Morsi's state-appointed lawyers appeal his death sentence
The defence for ousted Egyptian president Mohamed Morsi filed an appeal against a death sentence and prison term for the former leader, a lawyer said on Saturday.
Morsi, who was toppled in July 2013, was sentenced to death in June for allegedly participating in prison breaks and violence against police, and to life in prison for espionage in the form of allegedly giving away state secrets to Qatar.
“We submitted an appeal to the court of cassation to all prisoners sentenced, including Morsi,” said his state-appointed legal representative Abdel Moneim Abdel Maqsud.
Morsi was detained without charge during the initial days of the 2011 uprising against the country’s veteran leader Hosni Mubarak, and escaped along with thousands of others after protesters attacked police stations across the country.
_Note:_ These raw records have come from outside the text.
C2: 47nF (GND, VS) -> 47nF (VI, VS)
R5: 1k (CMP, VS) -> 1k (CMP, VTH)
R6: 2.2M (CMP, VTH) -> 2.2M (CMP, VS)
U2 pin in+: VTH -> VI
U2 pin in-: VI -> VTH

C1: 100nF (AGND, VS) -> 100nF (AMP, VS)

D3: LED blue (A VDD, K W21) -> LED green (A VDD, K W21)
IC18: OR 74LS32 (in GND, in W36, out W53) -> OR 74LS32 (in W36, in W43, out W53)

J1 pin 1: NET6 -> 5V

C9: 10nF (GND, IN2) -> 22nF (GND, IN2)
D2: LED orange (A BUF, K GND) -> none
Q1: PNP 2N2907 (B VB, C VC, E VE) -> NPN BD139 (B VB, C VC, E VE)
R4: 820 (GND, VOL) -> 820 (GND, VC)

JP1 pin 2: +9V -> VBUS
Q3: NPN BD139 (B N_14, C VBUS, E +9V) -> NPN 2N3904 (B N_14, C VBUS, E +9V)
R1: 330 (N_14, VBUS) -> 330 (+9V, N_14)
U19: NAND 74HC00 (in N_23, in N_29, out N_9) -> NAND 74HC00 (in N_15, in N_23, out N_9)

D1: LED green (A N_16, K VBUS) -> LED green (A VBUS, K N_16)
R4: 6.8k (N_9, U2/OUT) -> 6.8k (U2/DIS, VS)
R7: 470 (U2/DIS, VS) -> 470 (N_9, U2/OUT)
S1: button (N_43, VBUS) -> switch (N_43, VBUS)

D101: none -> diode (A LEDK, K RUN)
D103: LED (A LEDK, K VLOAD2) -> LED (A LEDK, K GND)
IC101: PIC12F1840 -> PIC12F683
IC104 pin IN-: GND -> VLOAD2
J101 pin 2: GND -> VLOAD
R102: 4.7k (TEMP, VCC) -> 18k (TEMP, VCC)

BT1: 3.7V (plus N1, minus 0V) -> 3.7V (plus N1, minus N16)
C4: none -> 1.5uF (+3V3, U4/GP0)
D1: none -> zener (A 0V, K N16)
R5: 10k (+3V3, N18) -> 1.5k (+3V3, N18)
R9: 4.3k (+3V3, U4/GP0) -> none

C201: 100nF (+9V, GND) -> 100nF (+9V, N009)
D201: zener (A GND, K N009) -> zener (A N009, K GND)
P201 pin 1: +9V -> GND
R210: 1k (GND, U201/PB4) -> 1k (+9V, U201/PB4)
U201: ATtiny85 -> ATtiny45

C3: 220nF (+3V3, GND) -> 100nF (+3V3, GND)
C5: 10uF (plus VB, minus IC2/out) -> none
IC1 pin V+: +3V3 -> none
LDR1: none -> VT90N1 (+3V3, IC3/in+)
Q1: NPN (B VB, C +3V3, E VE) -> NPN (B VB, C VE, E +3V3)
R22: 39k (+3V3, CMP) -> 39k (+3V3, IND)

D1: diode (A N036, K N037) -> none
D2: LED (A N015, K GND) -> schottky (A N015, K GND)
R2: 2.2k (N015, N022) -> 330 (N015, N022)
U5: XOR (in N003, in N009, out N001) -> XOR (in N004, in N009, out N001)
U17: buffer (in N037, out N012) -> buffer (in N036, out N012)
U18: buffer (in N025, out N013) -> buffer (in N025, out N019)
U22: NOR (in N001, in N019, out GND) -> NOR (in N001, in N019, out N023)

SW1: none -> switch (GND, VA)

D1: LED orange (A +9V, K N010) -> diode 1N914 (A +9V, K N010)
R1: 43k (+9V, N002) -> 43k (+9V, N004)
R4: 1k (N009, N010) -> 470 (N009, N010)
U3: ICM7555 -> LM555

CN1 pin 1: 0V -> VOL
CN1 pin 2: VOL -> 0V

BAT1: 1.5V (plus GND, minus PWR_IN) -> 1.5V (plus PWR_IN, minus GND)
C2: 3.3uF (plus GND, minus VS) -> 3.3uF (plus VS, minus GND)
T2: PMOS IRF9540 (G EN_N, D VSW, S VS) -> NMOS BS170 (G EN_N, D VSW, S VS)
He faced no legal action for leaving the prison either before or during his tenure as president, which began in June 2012, but was detained following his overthrow.
Morsi has not appointed a lawyer to defend him and has refused to recognise the legitimacy of the court proceedings, saying he remains Egypt’s legitimate president. The Muslim Brotherhood organisation from which he hails, however, is represented by international human rights firm ITN which has widely protested against the mass trials, arguing that they do not meet even the most basic international standards.
Hundreds of Muslim Brotherhood members have been sentenced to death in a crackdown following Morsi’s overthrow. Most have won retrials.
The group was outlawed in 2013 and declared a terrorist organisation by the government.
Seven have been executed, including six defendants sentenced to death by a military court for allegedly participating in militant attacks.